Excerpted text.
------------------------------------------------
Sunday, October 4, 2009
Arches and Canyonlands
Delicate Arch in Arches National Park (National Park Service photo).
Last week's PBS-Ken Burns series on the U.S. national parks, interminable as it sometimes seemed, has fired up the Lady Friend and me for another trip to see the nation's natural glories.
By Amtrak, of course. We're both rail buffs, and whenever we need to go somewhere and time isn't pressing, we'll take the train.
The two most obvious candidates for a train trip from Chicago to a national park are Glacier Park in Montana (via the Empire Builder over the old Great Northern's High Line) and the Grand Canyon (aboard the Southwest Chief along the old Santa Fe main to Los Angeles). We've done the former three times, the latter once.
So where to go? How about Rocky Mountain National Park (just north of Granby, Colorado, on the route of the California Zephyr over the old Denver & Rio Grande Western line to Salt Lake City)? That would be doable, but the Rockies, grand as they are, have become overly familiar to us. We need something new and different.
------------------------------------------------
Activity list.
(A) In the national parks travel post, copy the passage between "Last week's PBS-Ken" and "nation's natural glories.", inclusive.
(B) According to the national parks travel post, why do the writer and the Lady Friend hesitate to choose Rocky Mountain National Park even though the trip would be doable?
(C) Pick up the national parks travel post after its final sentence and carry it forward.

Information.
------------------------------------------------
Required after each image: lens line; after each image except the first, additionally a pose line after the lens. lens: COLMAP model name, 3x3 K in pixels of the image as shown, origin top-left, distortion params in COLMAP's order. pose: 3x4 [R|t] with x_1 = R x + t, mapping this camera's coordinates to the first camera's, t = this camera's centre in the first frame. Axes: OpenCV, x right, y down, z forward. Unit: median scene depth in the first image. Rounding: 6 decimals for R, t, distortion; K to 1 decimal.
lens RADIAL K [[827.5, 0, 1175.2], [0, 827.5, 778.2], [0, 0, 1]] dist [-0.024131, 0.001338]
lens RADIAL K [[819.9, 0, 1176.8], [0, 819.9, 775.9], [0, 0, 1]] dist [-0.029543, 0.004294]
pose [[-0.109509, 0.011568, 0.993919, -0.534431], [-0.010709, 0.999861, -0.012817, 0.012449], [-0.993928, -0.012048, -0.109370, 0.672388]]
------------------------------------------------
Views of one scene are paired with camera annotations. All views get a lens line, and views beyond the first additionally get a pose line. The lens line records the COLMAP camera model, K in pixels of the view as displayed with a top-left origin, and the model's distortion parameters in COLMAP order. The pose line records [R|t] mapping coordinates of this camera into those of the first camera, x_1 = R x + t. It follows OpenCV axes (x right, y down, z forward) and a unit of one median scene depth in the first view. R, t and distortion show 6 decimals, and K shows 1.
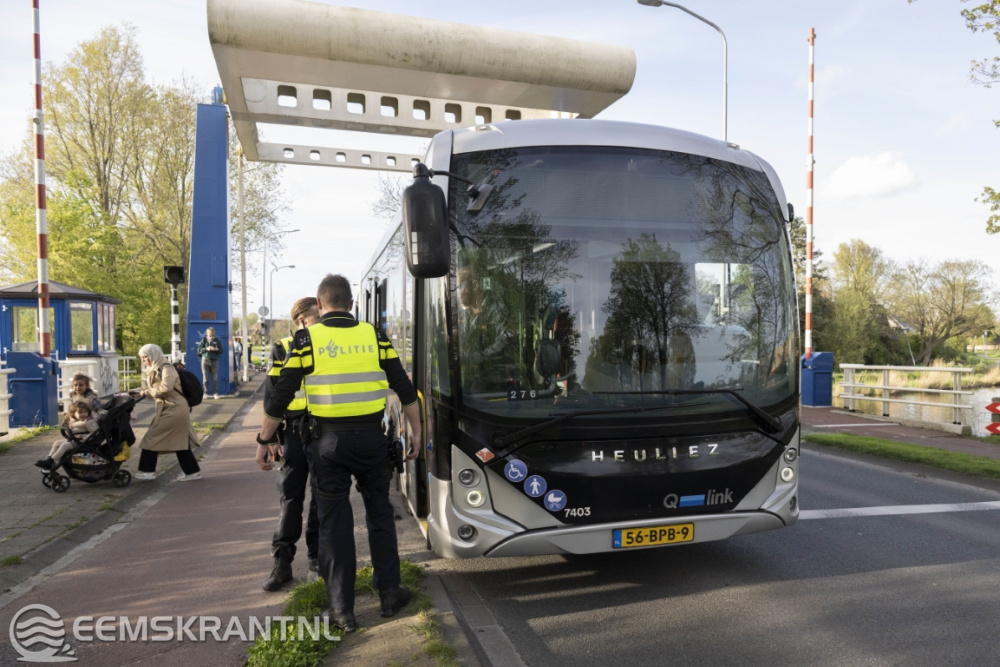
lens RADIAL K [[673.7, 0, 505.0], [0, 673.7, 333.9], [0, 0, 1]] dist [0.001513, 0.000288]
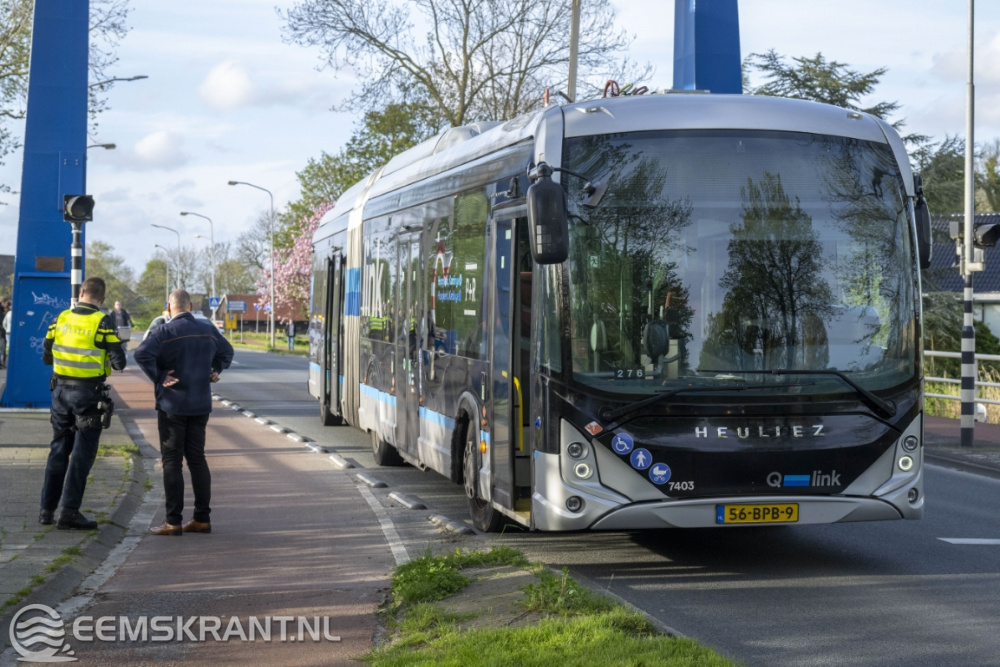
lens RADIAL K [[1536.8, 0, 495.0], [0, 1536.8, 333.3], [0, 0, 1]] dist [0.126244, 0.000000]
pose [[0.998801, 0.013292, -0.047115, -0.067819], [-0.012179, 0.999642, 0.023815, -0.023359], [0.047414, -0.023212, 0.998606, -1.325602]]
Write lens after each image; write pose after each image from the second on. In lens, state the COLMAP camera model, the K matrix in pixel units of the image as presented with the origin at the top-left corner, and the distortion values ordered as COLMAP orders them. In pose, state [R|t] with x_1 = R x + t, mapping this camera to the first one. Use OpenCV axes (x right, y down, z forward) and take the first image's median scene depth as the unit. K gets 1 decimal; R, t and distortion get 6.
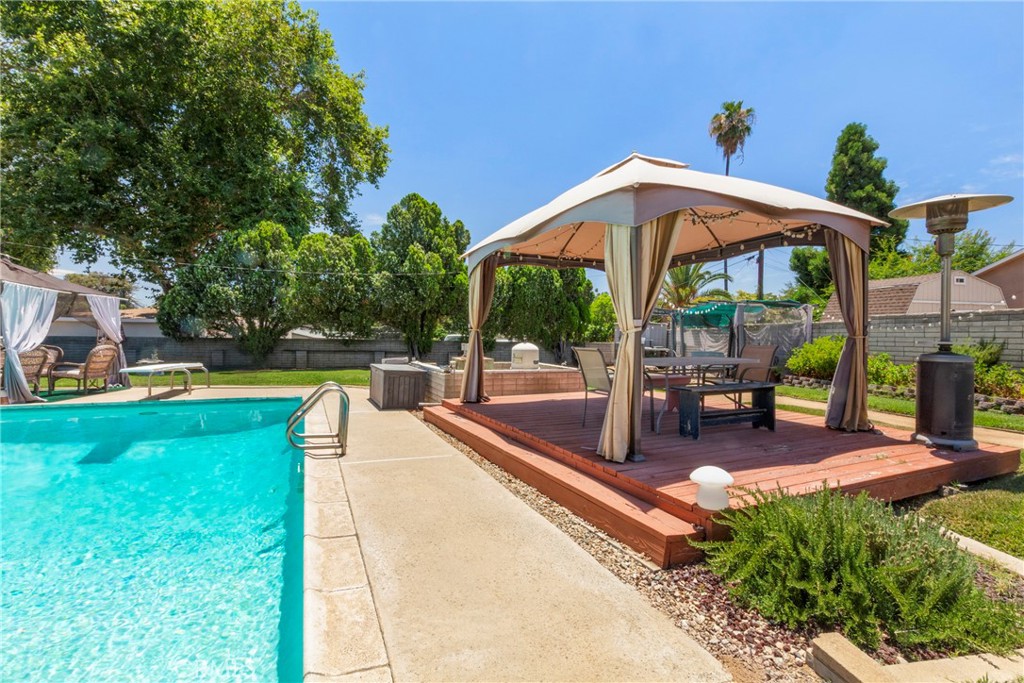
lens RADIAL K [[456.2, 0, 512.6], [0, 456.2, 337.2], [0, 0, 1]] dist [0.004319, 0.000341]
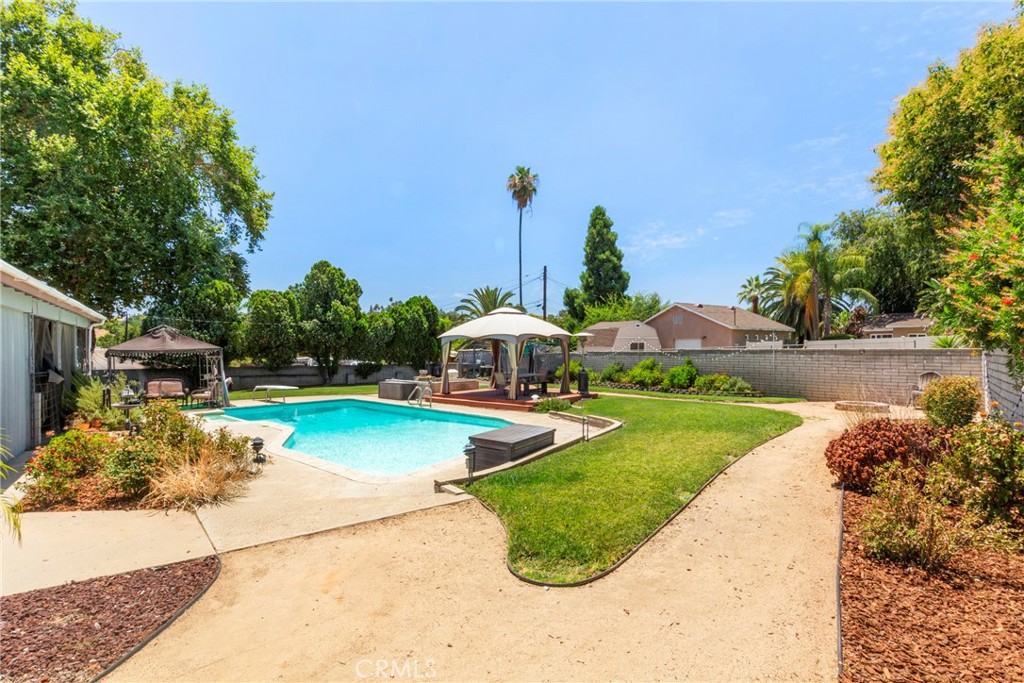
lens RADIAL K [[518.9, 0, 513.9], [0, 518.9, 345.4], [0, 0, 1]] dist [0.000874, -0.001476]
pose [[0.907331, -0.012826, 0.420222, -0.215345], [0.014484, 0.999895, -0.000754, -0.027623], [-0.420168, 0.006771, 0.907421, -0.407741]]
------------------------------------------------
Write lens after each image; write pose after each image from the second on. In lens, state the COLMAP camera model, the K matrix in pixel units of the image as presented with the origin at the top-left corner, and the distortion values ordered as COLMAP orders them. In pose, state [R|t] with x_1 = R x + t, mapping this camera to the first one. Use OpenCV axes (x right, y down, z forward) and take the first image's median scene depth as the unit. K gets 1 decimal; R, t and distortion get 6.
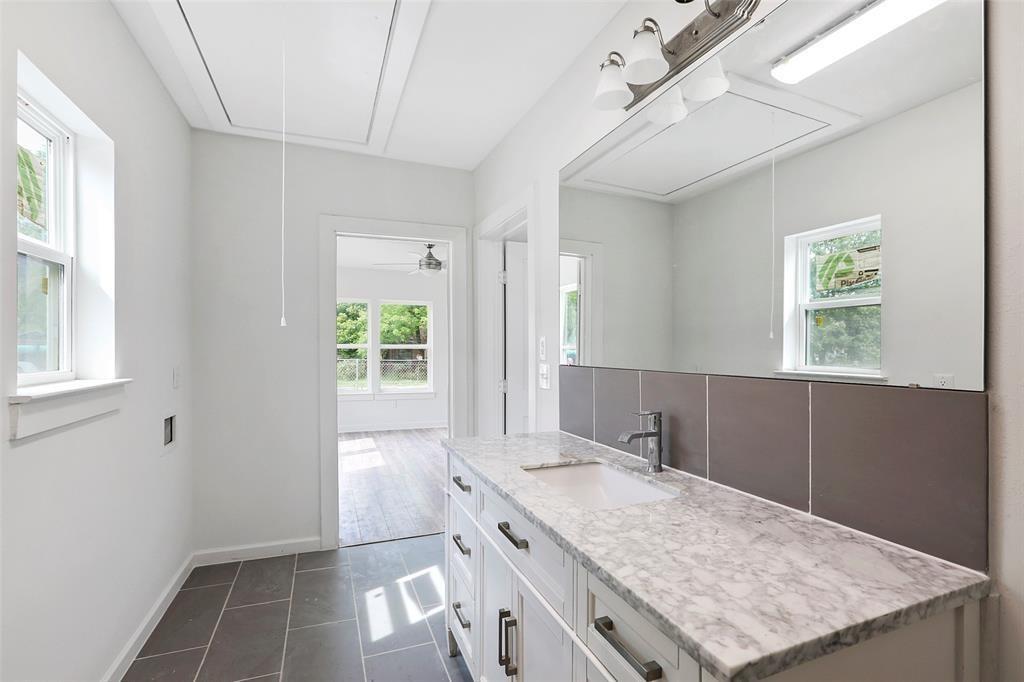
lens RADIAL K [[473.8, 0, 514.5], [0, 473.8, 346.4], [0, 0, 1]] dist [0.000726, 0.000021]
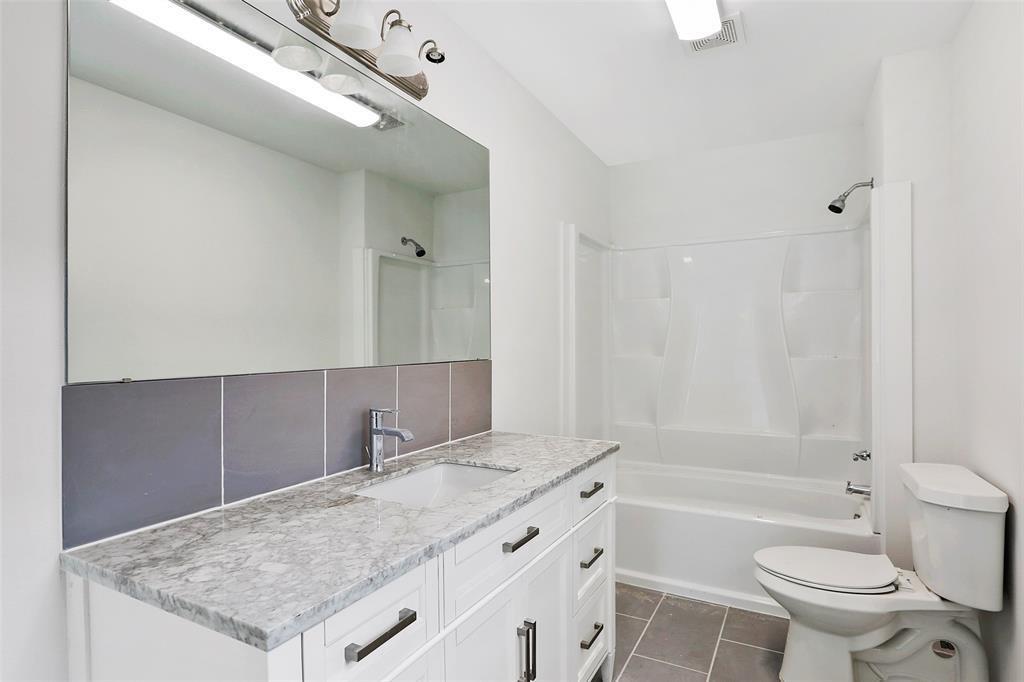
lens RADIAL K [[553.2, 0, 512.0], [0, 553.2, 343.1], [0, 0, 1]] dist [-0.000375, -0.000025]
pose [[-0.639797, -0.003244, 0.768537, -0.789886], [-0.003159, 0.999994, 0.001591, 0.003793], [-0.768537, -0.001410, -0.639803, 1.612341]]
------------------------------------------------
Responses.
(A)
Last week's PBS-Ken Burns series on the U.S. national parks, interminable as it sometimes seemed, has fired up the Lady Friend and me for another trip to see the nation's natural glories.

(B) The Rockies, grand as they are, have become overly familiar to them. They want to go somewhere new and different.

(C)
Aha! Just off the beaten path are the Arches and Canyonlands National Parks in southeastern Utah, where the naturalist-writer Edward Abbey was once a park ranger and gathered notes for his celebrated Desert Solitaire. We've never seen the world-renowned high desert rock formations of the region, reputed to be heaven for the amateur photographer.
A little research reveals that we could take the California Zephyr (in sleeper, of course) to Denver and through the Rockies to Grand Junction, Colorado, where we'd stay overnight and rent a car for the two-hour road trip southwest along the Colorado River to Moab, Utah. We'd use a bed-and-breakfast in Moab as a base for day trips to the Arches and Canyonlands, driving in, parking, and hiking to the sights.
I'm a short-range hiker (two miles or less) owing to arthritic joints, but both parks feature several easy trails for gimpy geezers like me.
And so I've set to planning the journey, a task that's almost as much fun as actually taking the trip. More later.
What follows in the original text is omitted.